Lauro Anhezini Jr.: A desinformação generalizada sobre cigarros eletrônicos tem impacto direto na opinião pública e no debate regulatório no Brasil. Muitos brasileiros ainda desconhecem os estudos científicos que comprovam que os vaporizadores são uma alternativa menos prejudicial ao cigarro tradicional, embora estudos independentes e renomados, como do Royal College of Physicians no Reino Unido, homólogo da Academia Nacional de Medicina do Brasil, demonstrem que os cigarros eletrônicos são 95% menos arriscados do que os cigarros convencionais; o FDA reconhece que cigarros eletrônicos expõem os consumidores a consideravelmente menos substâncias tóxicas ou potencialmente tóxicas do que fumar; em igual linha diz o Ministério da Saúde do Canadá e o da Nova Zelândia, país este que regulou esses produtos no auge da pandemia de COVID-19. Outro exemplo de estudo recente está publicado na Cochrane, uma instituição padrão-ouro na medicina, que demonstrou que os cigarros eletrônicos causam menos danos ao DNA da mucosa oral do que os cigarros convencionais.

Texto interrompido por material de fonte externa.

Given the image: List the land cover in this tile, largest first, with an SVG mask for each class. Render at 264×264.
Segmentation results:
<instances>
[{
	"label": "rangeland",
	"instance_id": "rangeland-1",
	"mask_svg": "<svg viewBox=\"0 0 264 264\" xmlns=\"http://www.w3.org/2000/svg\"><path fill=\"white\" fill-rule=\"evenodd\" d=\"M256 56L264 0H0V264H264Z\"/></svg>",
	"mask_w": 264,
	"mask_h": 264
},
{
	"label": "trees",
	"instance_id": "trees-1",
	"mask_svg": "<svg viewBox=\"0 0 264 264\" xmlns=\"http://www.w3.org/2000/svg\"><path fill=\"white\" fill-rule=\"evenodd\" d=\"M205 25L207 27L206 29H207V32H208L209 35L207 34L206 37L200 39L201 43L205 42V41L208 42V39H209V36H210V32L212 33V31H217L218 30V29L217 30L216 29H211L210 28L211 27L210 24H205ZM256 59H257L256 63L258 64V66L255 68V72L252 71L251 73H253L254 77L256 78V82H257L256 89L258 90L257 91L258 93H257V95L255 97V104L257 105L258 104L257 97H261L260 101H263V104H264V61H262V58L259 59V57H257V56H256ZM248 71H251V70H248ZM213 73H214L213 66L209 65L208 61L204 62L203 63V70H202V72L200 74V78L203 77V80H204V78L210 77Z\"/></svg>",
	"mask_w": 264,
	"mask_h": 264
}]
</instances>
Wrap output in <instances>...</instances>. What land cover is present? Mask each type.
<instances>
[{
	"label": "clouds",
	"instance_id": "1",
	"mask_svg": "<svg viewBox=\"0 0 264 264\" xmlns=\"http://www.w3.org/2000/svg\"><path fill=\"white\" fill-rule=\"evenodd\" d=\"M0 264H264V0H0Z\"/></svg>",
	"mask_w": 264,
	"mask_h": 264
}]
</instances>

No entanto, esse tipo de informação não tem sido amplamente divulgado no Brasil; igualmente o Cochrane afirma com alto grau de certeza – o maior disponível – que cigarros eletrônicos são tão ou mais eficientes para que as pessoas deixem de fumar cigarros do que as terapias de cessação convencionais. A informação pode ajudar a desmistificar o produto, mostrando que, embora não seja isento de riscos, ele oferece uma alternativa de menor dano para quem não consegue ou não quer parar de fumar.

Embora não sejam isentos de riscos, cigarros eletrônicos são ferramentas de menor risco no consumo da nicotina e são adotadas como parte das políticas de redução do tabagismo no Reino Unido, Nova Zelândia, Estados Unidos, Canadá e diversos outros países, uma realidade que infelizmente o Brasil tem ficado para trás.

Além disso, campanhas de conscientização sobre os perigos de acesso por menores de idade são essenciais para proteger os jovens e garantir que o produto legal seja utilizado de forma responsável por adultos fumantes.

*Vaporizadores e produtos de tabaco aquecido são produtos destinados a maiores de 18 anos, assim como o cigarro. Estes produtos não são isentos de riscos.

*A redução de riscos de vaporizadores e produtos de tabaco aquecido é baseada nas evidências científicas mais recentes disponíveis e desde que haja a substituição completa do consumo de cigarros tradicionais.